**Text block:**
Sarasa..The Superior

A robust, attractive & adaptable tree that tolerates acidic, alkaline and even eroded soils..Indian Siris (Albizia Lebbek/सरस, शिरीष). It is a fast-growing, deciduous tree having a spreading umbrella-shaped crown of thin foliage. Indian Siris is one of the All-Rounder tree we have..

Indian Siris is used as a folk remedy for many ailments. It has a long history of use in Ayurvedic herbal medicine for the treatment of asthma and allergic disorders. Its leaves, seeds, bark and roots are all used in traditional Indian medicine. The tree has been reported to possess anti-allergic, anti-oxidant, anti-inflammatory, anti-convulsant, anti-microbial, anti-ulcer and even anti-psychotic activities. It has been used successfully in Ayurveda for the treatment of boils, cough, asthma, bronchitis, leprosy, eczema, pruritis, paralysis, abdominal tumors, gum inflammation and worm infestation.

Siris tree is widely used in agro-forestry practises due to its multi-purpose benefits. It is one of the most promising and excellent fodder tree for arid & semi-arid regions. The nitrogen-rich leaves are valuable as mulch and excellent green manure. Due to its extensive root system, it is recommended for eroded lands like river embankments. Good soil-binding ability makes it useful for soil conservation plantings. Its a good tree for reforesting dry, alkaline soils. It is tolerant to drought and can survive even in grass fires.

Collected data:
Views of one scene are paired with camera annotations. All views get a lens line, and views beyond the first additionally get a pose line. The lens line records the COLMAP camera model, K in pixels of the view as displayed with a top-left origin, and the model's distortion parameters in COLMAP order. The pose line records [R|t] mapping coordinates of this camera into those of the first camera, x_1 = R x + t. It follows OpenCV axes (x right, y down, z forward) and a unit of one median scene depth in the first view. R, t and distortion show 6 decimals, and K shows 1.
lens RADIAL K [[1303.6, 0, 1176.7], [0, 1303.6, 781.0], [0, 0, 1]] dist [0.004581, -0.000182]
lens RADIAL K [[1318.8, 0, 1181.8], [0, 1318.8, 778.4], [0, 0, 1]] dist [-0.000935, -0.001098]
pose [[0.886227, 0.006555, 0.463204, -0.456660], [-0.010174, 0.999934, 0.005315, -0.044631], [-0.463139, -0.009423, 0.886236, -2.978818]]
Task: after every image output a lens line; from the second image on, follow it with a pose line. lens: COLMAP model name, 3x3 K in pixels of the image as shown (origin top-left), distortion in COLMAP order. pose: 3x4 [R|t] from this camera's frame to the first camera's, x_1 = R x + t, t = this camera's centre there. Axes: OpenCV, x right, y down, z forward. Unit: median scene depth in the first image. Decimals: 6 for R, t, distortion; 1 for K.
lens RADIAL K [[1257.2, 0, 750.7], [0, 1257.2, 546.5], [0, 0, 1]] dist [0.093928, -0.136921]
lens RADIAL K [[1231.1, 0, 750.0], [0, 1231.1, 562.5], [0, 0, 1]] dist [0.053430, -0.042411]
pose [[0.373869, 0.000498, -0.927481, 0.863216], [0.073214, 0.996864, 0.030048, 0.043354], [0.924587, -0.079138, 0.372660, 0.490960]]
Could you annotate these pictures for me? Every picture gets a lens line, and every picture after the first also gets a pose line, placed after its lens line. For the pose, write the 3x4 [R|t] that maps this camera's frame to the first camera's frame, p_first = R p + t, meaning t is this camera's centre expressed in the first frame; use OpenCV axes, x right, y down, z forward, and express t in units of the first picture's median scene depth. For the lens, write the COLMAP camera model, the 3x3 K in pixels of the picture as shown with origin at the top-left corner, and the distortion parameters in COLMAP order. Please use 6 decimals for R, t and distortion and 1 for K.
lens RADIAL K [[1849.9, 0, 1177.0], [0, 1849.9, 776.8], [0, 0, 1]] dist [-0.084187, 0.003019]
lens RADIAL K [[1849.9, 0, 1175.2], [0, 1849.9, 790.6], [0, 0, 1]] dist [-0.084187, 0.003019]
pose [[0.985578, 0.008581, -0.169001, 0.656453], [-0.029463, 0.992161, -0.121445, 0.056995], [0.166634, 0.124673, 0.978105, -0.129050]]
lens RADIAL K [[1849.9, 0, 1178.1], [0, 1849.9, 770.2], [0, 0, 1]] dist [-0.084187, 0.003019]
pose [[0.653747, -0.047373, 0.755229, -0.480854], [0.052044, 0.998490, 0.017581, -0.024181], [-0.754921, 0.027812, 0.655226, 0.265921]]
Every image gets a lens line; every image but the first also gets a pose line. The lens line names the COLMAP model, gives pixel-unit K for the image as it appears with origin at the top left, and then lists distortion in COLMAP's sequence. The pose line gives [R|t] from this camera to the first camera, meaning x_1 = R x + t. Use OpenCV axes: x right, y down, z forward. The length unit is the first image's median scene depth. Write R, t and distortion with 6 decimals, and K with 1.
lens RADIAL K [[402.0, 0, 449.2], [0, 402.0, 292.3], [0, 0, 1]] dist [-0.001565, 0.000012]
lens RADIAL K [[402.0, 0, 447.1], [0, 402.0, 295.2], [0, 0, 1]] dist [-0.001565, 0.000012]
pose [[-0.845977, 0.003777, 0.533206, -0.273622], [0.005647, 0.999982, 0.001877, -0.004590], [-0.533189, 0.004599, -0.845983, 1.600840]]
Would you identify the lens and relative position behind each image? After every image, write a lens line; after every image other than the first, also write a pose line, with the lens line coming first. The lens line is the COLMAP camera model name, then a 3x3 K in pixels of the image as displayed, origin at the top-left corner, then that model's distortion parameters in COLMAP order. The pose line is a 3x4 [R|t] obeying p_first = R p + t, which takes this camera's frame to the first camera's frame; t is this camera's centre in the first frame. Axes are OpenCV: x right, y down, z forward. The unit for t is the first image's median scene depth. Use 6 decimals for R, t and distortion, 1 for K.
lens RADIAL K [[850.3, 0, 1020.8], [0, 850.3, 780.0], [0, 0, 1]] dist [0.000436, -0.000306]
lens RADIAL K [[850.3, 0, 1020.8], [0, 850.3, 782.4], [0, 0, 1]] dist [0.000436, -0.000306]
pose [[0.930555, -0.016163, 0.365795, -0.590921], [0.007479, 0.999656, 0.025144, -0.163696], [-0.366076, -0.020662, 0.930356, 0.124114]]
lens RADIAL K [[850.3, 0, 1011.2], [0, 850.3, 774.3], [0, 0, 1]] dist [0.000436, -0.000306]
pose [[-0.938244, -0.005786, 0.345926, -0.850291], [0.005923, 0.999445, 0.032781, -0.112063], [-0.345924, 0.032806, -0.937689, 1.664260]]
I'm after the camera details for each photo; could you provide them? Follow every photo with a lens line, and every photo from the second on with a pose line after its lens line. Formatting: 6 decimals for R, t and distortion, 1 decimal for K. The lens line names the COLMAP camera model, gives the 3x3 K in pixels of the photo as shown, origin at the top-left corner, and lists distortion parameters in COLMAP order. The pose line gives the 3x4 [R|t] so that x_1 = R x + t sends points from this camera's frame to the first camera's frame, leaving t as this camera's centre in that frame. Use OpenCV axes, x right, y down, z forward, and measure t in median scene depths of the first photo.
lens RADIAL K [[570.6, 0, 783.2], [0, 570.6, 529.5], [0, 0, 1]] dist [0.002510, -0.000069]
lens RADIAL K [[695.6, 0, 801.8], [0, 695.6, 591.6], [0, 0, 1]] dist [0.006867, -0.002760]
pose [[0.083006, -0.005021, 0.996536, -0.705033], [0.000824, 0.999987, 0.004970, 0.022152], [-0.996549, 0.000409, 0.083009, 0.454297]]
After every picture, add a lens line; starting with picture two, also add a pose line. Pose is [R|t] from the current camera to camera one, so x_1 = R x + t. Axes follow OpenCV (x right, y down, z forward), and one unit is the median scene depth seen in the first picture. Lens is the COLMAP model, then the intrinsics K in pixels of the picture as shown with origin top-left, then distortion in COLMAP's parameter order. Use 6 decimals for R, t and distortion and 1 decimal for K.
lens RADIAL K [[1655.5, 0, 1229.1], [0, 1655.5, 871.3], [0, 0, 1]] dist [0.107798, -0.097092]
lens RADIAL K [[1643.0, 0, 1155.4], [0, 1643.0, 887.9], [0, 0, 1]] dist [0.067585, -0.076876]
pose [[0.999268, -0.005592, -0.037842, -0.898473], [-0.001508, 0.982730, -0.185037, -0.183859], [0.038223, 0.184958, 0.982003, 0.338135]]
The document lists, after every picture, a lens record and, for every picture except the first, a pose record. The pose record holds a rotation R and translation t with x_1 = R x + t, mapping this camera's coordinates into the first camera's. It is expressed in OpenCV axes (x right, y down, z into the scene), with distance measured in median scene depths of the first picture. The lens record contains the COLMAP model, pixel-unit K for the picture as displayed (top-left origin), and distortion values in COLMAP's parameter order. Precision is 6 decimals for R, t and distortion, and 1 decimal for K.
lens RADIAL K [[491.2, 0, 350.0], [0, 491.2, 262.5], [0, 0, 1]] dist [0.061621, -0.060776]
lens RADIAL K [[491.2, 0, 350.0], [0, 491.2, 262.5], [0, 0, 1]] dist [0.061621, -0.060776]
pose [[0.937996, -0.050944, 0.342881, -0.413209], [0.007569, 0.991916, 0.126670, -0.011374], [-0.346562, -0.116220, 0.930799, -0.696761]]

**Work order 1:**
According to the Indian Siris text, why is the tree recommended for eroded lands such as river embankments? Answer in one to three sentences.
**Work order 2:**
In the Indian Siris text, what herbal medicine tradition has a long history of using the tree to treat asthma and allergic disorders?
**Work order 3:**
Continue the Indian Siris text after "It is tolerant to drought and can survive even in grass fires."
These entries have no connection to the Indian Siris text.

**Exercise answer 1:**
The tree has an extensive root system, which the text gives as the reason it is recommended for eroded lands like river embankments.

**Exercise answer 2:**
Ayurvedic herbal medicine.

**Exercise answer 3:**
One of the most interesting aspects of Siris is that, in addition to providing feed directly, it appears to enhance pasture production and quality. The tree is capable of fixing the nitrogen, coppices fairly well and grows moderately fast. Another common use is as an avenue tree and sometimes it is used to shade coffee and tea. Its whitish-cream colored flowers (The flowers should not be confused with that of exotic Rain tree which has similar flowers but pink in colour) are fragrant, attracting bees. Bee keepers like the species for the light-colored honey its nectar provides. Its leaves also serve as the larval food for butterflies.

The bark contains saponins and tannins, used for making soap and in tanning respectively. Its bark yields a reddish-brown gum that is used as a substitute for gum arabic. It is an excellent charcoal species. It is also pollarded to use as a host for the lac insect Kerria Lacca.

Siris tree can be propagated by seeds. Seeds may be sowed without pre-treatment, although soaking the seeds in cool water for 24 hours, increases germination rate. When agitated by the wind, the pods and enclosed seeds are said to produce an incessant rattle like women’s chatter, hence the name Woman’s Tongue. :-)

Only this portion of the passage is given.